Hier eine andere Interpretation:

Um dem Schirmgitter ausreichenhohe Gleichspannung bei ausreichend Strom zu geben, wäre ein relativ kleiner Widerstand erforderlich (eigentlich gar keiner).
Weil aber wechselspannungsmäßig das Schirmgitter auf Katodenpotential (A-Verstärker) bleiben soll, wird über einen Kondensator abgeblockt.
Nun liegt aber derSchirmgitterwiderstand wechselstrommäßig parallel zum Ausgang, nimmt also als Last Leistung weg. Verringern wir die Belastung, wird die Schirmgitterspannung absinken.
Lösung: die Drossel. Sie erlaubt einerseits einen ausreichenden Gleichstrom bei geringem Spannungsverlust und stellt andererseits für den Signalausgang keine nennenswerte Belastung dar.
Dass nicht alles ganz sauber lief, zeigt die Ankopplung des Ausgangs: Statt an der Katode bzw, der unteren Anode ging man ans Schirmgitter. Schwingneigung, motorboating oder andere unerwünschte Phasendrehungseffekte?

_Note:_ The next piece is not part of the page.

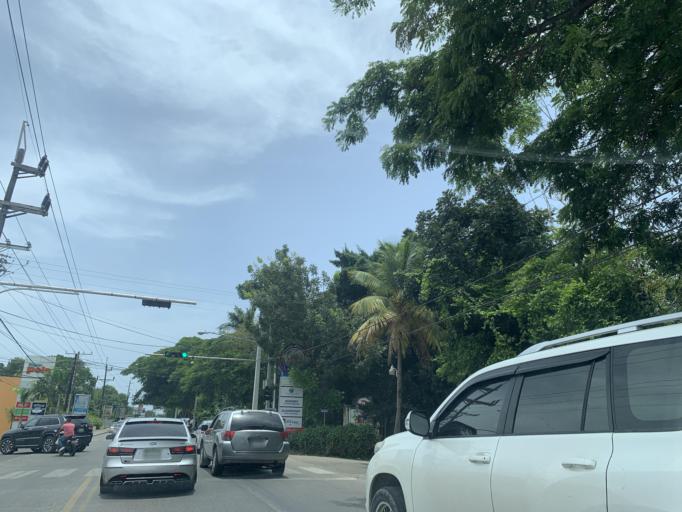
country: DO
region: Puerto Plata
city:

Es gibt eine konsequentere Anwendung dieses Prinzips, wobei wirkliche Symmetrie erzielt werden kann bei ausgezeichneten Ergebnissen: Eine Doppeldrossel mit 2 exakt gleichen Wicklungen, die gegensinnig stromdurchflossen werden. Damit hebt sich die Magnetisierung (weitgehendst) auf, und es lassen sich 2x6000 Wdg auf einem M42 (Hyperm 36) ohne Luftspalt unterbringen. Die Schwierigkeit besteht im wickeln von 0,08 mm Draht.

Bei entsprechender Ansteuerung machten diese Verstärker (ich baute 6 Stück und Kollegen auch etliche) einen Klirr <0,2% (bei 50 Hz, 1 kHz, 5 kHz und 15 kHz). Allerdings verwendeten wir einen aufwendigen Ausgangstrafo mit 9 verschachtelten Wicklungen. Der Frequenzgang ging von 10Hz (-2,3 dB, der Generator SBF konnte nicht tiefer) bis mindestens 70 kHz, sonst meist über 100 kHz!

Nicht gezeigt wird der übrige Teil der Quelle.